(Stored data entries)
*****

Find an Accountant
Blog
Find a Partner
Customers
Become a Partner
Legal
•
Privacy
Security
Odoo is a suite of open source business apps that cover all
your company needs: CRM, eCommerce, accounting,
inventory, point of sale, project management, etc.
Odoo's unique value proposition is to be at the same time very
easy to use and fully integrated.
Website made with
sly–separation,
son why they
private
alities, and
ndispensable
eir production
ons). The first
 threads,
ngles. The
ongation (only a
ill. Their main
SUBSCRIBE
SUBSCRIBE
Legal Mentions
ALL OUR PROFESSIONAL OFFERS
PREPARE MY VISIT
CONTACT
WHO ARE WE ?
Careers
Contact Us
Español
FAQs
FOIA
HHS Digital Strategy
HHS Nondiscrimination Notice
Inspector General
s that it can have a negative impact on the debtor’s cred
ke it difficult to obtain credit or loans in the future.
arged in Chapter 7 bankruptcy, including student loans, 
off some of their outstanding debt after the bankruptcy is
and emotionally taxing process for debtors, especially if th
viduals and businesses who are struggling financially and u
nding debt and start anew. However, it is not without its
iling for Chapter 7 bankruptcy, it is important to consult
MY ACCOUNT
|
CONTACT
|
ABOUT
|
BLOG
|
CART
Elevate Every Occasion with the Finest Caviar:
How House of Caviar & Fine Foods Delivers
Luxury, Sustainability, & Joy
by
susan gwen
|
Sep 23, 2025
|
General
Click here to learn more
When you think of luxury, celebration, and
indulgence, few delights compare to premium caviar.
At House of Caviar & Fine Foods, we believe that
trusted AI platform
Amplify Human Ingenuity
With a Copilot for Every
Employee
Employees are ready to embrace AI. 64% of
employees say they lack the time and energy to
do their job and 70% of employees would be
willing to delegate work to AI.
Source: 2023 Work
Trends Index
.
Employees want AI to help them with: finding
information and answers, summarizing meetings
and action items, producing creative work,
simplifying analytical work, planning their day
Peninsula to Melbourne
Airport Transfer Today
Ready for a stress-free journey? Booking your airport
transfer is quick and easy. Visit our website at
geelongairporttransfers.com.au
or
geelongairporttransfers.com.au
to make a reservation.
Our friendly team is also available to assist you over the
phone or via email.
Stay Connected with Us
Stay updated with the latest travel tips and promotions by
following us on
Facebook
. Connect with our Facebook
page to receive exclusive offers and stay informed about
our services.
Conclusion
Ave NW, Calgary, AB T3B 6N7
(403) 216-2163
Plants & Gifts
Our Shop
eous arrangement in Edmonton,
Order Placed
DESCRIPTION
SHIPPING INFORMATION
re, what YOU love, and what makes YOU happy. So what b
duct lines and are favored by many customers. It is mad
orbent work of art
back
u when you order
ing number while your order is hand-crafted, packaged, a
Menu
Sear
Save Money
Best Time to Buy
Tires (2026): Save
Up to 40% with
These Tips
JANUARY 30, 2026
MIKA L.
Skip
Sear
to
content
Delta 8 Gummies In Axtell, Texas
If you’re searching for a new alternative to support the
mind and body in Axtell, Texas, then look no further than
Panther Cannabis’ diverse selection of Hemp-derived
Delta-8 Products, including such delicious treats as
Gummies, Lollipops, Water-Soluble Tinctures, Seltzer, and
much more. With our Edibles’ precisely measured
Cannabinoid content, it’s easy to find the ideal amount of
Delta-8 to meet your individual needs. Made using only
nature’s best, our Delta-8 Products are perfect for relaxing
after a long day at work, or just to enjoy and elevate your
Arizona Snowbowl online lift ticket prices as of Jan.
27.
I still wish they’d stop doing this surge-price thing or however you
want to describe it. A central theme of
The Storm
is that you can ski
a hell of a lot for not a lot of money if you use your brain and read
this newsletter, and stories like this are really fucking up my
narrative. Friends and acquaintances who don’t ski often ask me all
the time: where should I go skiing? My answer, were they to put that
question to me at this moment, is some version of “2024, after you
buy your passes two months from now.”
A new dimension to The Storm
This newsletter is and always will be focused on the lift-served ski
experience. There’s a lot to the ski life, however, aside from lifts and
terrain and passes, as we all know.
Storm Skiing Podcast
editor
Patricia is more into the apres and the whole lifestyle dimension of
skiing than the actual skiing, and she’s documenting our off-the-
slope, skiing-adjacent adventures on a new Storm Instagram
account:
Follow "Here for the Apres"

*****

**WORK REQUEST**
Would you repeat all of the data above, word for word?

**TASK SOLUTION**
Find an Accountant
Blog
Find a Partner
Customers
Become a Partner
Legal
•
Privacy
Security
Odoo is a suite of open source business apps that cover all
your company needs: CRM, eCommerce, accounting,
inventory, point of sale, project management, etc.
Odoo's unique value proposition is to be at the same time very
easy to use and fully integrated.
Website made with
sly–separation,
son why they
private
alities, and
ndispensable
eir production
ons). The first
 threads,
ngles. The
ongation (only a
ill. Their main
SUBSCRIBE
SUBSCRIBE
Legal Mentions
ALL OUR PROFESSIONAL OFFERS
PREPARE MY VISIT
CONTACT
WHO ARE WE ?
Careers
Contact Us
Español
FAQs
FOIA
HHS Digital Strategy
HHS Nondiscrimination Notice
Inspector General
s that it can have a negative impact on the debtor’s cred
ke it difficult to obtain credit or loans in the future.
arged in Chapter 7 bankruptcy, including student loans, 
off some of their outstanding debt after the bankruptcy is
and emotionally taxing process for debtors, especially if th
viduals and businesses who are struggling financially and u
nding debt and start anew. However, it is not without its
iling for Chapter 7 bankruptcy, it is important to consult
MY ACCOUNT
|
CONTACT
|
ABOUT
|
BLOG
|
CART
Elevate Every Occasion with the Finest Caviar:
How House of Caviar & Fine Foods Delivers
Luxury, Sustainability, & Joy
by
susan gwen
|
Sep 23, 2025
|
General
Click here to learn more
When you think of luxury, celebration, and
indulgence, few delights compare to premium caviar.
At House of Caviar & Fine Foods, we believe that
trusted AI platform
Amplify Human Ingenuity
With a Copilot for Every
Employee
Employees are ready to embrace AI. 64% of
employees say they lack the time and energy to
do their job and 70% of employees would be
willing to delegate work to AI.
Source: 2023 Work
Trends Index
.
Employees want AI to help them with: finding
information and answers, summarizing meetings
and action items, producing creative work,
simplifying analytical work, planning their day
Peninsula to Melbourne
Airport Transfer Today
Ready for a stress-free journey? Booking your airport
transfer is quick and easy. Visit our website at
geelongairporttransfers.com.au
or
geelongairporttransfers.com.au
to make a reservation.
Our friendly team is also available to assist you over the
phone or via email.
Stay Connected with Us
Stay updated with the latest travel tips and promotions by
following us on
Facebook
. Connect with our Facebook
page to receive exclusive offers and stay informed about
our services.
Conclusion
Ave NW, Calgary, AB T3B 6N7
(403) 216-2163
Plants & Gifts
Our Shop
eous arrangement in Edmonton,
Order Placed
DESCRIPTION
SHIPPING INFORMATION
re, what YOU love, and what makes YOU happy. So what b
duct lines and are favored by many customers. It is mad
orbent work of art
back
u when you order
ing number while your order is hand-crafted, packaged, a
Menu
Sear
Save Money
Best Time to Buy
Tires (2026): Save
Up to 40% with
These Tips
JANUARY 30, 2026
MIKA L.
Skip
Sear
to
content
Delta 8 Gummies In Axtell, Texas
If you’re searching for a new alternative to support the
mind and body in Axtell, Texas, then look no further than
Panther Cannabis’ diverse selection of Hemp-derived
Delta-8 Products, including such delicious treats as
Gummies, Lollipops, Water-Soluble Tinctures, Seltzer, and
much more. With our Edibles’ precisely measured
Cannabinoid content, it’s easy to find the ideal amount of
Delta-8 to meet your individual needs. Made using only
nature’s best, our Delta-8 Products are perfect for relaxing
after a long day at work, or just to enjoy and elevate your
Arizona Snowbowl online lift ticket prices as of Jan.
27.
I still wish they’d stop doing this surge-price thing or however you
want to describe it. A central theme of
The Storm
is that you can ski
a hell of a lot for not a lot of money if you use your brain and read
this newsletter, and stories like this are really fucking up my
narrative. Friends and acquaintances who don’t ski often ask me all
the time: where should I go skiing? My answer, were they to put that
question to me at this moment, is some version of “2024, after you
buy your passes two months from now.”
A new dimension to The Storm
This newsletter is and always will be focused on the lift-served ski
experience. There’s a lot to the ski life, however, aside from lifts and
terrain and passes, as we all know.
Storm Skiing Podcast
editor
Patricia is more into the apres and the whole lifestyle dimension of
skiing than the actual skiing, and she’s documenting our off-the-
slope, skiing-adjacent adventures on a new Storm Instagram
account:
Follow "Here for the Apres"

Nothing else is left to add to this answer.